Kristin Pontarelli said

at 8:31 am on Jun 30, 2013

I will have to take a look at both those suggestions. I added the audio-lingua and an Oral histories website to my Google Reader, now Feedly. I can organize the activities by chapters or topics being studied. Thanks for the suggestions!

Amy Lenord said

at 7:12 pm on Jun 30, 2013

I am most interested in developing the "how" for using authentic resources. I was working on this for my district, but I think it is the next step for a lot of teachers out there. They love the idea of authentic resources, but sometimes don't know how to make them accessible to novice learners.

Kristin Pontarelli said

at 7:30 pm on Jun 30, 2013

The Oral histories website offers listening activities in the novice, intermediate and advanced levels, as do the University of Texas listening activities. What I like about both of them is that each activity has a little video and a text that follows. Some highlight specific grammar and vocabulary points. Some teachers might want to try the content based approach and base their entire lesson for a day or even a unit around the listening activity. I know that can be extremely difficult for those stuck to a particular curriculum and having to cover content. But start small and introduce one authentic listening activity a chapter or unit to replace one of the "book" activities.

Eugene Tarjan said

at 10:16 am on Feb 21, 2014

What is the oral histories website you are referring to?
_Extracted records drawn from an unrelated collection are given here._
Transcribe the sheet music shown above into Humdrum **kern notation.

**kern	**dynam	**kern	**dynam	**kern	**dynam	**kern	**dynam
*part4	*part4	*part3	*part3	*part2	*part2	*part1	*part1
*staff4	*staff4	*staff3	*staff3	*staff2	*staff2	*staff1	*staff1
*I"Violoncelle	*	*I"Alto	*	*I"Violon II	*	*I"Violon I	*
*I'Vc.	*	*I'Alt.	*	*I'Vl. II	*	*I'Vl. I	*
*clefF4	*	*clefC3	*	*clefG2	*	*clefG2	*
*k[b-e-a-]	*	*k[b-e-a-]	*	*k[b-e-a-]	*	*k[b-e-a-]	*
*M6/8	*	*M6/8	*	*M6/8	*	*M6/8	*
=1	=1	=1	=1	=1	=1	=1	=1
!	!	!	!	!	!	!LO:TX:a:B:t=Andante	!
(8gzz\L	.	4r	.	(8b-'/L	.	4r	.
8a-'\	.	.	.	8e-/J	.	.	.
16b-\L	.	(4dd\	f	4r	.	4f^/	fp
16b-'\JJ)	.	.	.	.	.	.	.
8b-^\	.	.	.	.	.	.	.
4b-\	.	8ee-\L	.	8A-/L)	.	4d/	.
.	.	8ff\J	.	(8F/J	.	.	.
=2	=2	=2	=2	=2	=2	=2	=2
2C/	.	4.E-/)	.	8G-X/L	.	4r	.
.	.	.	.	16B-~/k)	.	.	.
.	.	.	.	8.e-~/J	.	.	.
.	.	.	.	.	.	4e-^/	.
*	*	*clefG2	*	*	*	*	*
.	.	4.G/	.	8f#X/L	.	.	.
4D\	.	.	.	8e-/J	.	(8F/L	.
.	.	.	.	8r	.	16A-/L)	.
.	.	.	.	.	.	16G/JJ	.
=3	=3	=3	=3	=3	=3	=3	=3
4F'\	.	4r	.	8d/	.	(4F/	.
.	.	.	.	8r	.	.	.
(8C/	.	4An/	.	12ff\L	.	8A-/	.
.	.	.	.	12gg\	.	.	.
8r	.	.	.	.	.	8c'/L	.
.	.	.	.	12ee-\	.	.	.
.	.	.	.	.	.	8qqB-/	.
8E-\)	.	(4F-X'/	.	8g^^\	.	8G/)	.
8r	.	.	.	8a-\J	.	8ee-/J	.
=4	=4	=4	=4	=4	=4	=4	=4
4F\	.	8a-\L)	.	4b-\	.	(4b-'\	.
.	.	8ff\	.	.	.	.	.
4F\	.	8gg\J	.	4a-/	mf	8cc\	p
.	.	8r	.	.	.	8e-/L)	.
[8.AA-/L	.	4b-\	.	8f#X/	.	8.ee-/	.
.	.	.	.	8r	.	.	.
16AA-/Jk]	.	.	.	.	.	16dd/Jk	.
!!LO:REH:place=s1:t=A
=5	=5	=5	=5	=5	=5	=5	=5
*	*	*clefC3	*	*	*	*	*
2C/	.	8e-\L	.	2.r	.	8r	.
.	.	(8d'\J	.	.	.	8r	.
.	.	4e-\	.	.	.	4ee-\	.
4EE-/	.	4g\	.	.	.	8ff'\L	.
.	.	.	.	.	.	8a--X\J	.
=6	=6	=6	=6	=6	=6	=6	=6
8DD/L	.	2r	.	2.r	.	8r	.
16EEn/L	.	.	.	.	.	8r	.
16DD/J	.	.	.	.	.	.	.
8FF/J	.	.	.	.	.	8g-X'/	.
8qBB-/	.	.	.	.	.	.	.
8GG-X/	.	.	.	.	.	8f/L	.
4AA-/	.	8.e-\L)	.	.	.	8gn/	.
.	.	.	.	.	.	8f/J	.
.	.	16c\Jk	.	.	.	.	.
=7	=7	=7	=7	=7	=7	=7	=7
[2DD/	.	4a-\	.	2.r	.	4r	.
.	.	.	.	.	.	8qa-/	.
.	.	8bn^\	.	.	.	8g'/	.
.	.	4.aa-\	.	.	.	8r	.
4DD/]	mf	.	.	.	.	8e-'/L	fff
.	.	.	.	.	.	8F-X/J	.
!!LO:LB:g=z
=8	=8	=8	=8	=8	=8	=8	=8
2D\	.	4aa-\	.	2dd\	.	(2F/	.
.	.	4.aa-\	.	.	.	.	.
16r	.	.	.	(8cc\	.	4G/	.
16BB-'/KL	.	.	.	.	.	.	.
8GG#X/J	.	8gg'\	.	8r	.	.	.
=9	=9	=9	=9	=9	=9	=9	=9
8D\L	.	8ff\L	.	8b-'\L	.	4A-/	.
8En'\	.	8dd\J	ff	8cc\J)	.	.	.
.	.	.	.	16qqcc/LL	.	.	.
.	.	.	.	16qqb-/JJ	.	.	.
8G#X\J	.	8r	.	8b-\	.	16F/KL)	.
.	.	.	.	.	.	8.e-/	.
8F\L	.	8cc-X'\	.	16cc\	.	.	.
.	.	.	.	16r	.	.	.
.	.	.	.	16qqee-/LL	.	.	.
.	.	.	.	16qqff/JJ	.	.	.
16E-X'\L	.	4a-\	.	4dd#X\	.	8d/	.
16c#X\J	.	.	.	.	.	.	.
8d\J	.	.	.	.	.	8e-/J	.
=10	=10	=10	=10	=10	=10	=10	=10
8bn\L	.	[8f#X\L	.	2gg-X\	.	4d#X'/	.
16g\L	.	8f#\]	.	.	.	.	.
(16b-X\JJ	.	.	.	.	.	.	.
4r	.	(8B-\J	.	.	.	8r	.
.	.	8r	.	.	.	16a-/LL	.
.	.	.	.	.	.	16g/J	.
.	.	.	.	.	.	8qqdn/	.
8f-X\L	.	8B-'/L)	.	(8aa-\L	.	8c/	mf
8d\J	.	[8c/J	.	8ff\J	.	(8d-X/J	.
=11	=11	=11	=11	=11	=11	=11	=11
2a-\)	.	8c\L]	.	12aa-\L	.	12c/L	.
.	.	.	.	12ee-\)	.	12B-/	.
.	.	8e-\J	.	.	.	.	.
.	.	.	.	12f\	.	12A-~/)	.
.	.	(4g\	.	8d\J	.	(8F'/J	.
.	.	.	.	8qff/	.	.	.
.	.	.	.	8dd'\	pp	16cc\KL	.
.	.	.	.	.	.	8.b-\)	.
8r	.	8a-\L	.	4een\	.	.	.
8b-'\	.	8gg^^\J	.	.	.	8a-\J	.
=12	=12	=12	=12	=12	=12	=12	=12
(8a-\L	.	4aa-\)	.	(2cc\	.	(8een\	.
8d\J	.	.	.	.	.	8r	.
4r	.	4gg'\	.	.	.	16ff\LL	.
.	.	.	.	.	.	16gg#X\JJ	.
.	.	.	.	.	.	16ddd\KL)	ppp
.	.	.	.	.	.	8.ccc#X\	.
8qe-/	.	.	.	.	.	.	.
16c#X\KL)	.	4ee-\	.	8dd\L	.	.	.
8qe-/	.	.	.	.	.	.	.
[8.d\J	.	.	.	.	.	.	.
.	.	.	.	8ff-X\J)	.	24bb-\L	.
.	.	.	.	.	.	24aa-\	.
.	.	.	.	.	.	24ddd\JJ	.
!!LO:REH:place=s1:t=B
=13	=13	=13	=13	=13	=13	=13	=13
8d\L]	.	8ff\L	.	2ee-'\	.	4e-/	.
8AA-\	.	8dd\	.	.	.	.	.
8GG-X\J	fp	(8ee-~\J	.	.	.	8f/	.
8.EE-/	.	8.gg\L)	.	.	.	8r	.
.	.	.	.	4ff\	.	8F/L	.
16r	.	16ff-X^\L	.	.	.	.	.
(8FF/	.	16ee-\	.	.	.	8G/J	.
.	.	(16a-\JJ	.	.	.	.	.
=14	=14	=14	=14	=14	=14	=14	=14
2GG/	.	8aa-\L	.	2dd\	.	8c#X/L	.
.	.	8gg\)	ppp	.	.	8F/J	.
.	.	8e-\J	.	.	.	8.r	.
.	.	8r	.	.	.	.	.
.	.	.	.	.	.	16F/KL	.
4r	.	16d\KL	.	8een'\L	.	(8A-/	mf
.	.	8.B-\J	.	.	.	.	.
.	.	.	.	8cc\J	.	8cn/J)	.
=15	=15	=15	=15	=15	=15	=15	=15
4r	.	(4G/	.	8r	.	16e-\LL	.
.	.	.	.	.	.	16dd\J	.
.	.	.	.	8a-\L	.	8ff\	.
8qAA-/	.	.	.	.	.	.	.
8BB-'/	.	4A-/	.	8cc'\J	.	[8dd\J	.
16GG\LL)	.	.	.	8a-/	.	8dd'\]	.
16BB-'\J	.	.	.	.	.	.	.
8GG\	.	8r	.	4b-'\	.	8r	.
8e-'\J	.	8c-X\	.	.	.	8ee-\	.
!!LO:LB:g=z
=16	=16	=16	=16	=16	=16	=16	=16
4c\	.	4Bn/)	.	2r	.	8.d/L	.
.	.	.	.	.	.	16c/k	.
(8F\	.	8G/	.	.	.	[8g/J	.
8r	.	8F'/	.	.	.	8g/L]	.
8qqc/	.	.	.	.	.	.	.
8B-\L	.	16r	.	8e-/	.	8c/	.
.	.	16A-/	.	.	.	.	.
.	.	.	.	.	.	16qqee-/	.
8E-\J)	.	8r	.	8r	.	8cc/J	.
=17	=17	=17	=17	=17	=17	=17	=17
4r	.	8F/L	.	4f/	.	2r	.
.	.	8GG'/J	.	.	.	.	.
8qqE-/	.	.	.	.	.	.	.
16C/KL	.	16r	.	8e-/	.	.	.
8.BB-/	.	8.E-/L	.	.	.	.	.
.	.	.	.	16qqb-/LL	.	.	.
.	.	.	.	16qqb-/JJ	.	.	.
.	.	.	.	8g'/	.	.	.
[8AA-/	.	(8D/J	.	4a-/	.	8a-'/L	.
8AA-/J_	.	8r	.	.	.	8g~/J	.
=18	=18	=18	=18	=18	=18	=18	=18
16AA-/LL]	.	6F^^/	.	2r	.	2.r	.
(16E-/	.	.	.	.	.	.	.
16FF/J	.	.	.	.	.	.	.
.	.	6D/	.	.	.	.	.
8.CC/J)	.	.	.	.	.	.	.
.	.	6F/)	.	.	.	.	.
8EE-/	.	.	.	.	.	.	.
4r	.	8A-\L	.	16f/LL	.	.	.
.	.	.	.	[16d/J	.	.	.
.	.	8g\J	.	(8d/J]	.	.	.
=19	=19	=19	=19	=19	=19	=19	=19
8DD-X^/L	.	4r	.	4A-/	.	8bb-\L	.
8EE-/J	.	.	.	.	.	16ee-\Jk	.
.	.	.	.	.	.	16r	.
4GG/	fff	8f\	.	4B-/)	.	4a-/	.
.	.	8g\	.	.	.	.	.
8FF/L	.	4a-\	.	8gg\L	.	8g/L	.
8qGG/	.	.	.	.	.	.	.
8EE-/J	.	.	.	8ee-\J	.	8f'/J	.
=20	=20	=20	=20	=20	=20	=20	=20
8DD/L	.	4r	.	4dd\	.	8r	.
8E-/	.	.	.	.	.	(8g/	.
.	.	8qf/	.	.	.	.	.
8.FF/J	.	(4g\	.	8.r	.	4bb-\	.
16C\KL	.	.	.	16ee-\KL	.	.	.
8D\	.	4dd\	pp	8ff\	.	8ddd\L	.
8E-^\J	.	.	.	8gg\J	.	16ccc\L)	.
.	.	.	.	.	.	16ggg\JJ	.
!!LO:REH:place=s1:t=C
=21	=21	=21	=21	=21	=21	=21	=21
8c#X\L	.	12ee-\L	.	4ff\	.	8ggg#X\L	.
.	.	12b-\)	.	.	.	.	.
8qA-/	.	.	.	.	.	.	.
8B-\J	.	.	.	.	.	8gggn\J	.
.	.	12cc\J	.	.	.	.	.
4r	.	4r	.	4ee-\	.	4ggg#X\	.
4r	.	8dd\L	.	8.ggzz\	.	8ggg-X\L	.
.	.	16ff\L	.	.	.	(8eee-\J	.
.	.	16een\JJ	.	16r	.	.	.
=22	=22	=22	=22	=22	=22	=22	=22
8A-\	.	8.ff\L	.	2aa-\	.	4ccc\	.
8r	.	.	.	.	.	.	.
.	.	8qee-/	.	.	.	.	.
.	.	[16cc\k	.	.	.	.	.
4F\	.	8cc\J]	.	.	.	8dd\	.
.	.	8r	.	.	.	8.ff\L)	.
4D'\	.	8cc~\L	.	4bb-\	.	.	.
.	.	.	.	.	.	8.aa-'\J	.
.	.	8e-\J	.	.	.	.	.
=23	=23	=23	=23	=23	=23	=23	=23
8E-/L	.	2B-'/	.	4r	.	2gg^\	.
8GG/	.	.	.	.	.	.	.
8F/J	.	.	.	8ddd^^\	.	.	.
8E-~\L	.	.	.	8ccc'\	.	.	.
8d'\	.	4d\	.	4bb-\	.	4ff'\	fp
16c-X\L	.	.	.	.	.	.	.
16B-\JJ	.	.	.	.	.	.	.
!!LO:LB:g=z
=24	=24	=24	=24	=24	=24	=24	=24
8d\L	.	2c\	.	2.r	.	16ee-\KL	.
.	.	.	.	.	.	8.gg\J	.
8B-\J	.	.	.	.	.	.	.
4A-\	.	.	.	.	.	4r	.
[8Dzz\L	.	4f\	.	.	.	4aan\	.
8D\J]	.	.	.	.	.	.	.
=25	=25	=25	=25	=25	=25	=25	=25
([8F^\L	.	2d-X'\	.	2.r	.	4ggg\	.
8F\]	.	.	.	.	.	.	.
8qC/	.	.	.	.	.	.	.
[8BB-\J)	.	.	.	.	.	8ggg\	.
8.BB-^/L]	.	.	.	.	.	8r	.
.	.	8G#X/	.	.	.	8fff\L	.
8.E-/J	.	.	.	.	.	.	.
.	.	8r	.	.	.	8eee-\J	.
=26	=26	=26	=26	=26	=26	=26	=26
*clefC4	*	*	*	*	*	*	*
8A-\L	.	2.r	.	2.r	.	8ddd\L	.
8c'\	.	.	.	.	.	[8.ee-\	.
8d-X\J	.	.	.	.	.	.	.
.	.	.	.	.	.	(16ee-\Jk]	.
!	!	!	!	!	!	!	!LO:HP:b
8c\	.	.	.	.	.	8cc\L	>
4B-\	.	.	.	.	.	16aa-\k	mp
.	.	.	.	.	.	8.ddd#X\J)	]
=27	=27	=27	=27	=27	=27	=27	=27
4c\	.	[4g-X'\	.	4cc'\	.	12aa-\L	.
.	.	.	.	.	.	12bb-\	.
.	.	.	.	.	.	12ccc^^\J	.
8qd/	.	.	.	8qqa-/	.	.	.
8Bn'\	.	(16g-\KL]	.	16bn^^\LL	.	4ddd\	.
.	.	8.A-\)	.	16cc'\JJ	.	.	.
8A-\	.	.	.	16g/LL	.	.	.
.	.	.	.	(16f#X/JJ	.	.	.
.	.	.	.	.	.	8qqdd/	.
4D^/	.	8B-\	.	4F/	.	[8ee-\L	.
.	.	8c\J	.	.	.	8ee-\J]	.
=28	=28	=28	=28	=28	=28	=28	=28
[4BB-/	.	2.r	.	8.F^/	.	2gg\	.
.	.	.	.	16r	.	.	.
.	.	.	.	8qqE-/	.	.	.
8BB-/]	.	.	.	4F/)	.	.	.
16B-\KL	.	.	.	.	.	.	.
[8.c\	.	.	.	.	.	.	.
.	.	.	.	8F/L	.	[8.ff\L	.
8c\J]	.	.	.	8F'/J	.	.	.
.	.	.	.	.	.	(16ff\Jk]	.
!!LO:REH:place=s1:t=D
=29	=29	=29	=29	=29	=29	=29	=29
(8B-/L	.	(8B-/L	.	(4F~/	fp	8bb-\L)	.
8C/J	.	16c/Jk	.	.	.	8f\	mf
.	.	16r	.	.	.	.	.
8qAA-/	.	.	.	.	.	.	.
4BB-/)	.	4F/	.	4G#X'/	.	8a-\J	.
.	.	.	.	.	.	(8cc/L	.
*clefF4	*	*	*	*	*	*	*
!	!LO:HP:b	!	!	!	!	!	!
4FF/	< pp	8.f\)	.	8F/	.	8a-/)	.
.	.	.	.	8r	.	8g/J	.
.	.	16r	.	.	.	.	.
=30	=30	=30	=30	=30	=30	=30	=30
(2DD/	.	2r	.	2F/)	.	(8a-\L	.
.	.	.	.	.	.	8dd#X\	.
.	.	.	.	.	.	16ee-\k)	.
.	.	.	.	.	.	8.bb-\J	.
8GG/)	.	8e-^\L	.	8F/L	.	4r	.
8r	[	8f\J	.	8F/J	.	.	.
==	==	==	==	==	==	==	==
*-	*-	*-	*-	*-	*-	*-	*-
I teach in Memphis and am also very interested in authentic materials

Jennifer said

at 11:37 pm on Jul 30, 2013

@SenoraGeroux- I have often found many excellent Authentic resources from Zachary Jones' s website. This link http://zachary-jones.com/zambombazo/panorama-tematico/ should take you right to the page that lists his activities by theme. Lots of very cool and easy to use activities for all levels. I have used with Spanish 1-3 so far.

Jennifer said

at 11:41 pm on Jul 30, 2013

@SenoraGeroux- one more note on types of activities (I think someone asked about this). In my AP Summer Institute session, the presenter is really pushing creating "actividades redondas" which incorporate READING, WRITING, LISTENING, & SPEAKING practice for every piece that you choose to use in your classes. Lets' face it, this may not be possible to do everyday with everything that we use but I really think it helps you think about thoughtfully choosing activities that are worth your time (to create these activities) and the students time (there is a measurable learning outcome from the use of the activity).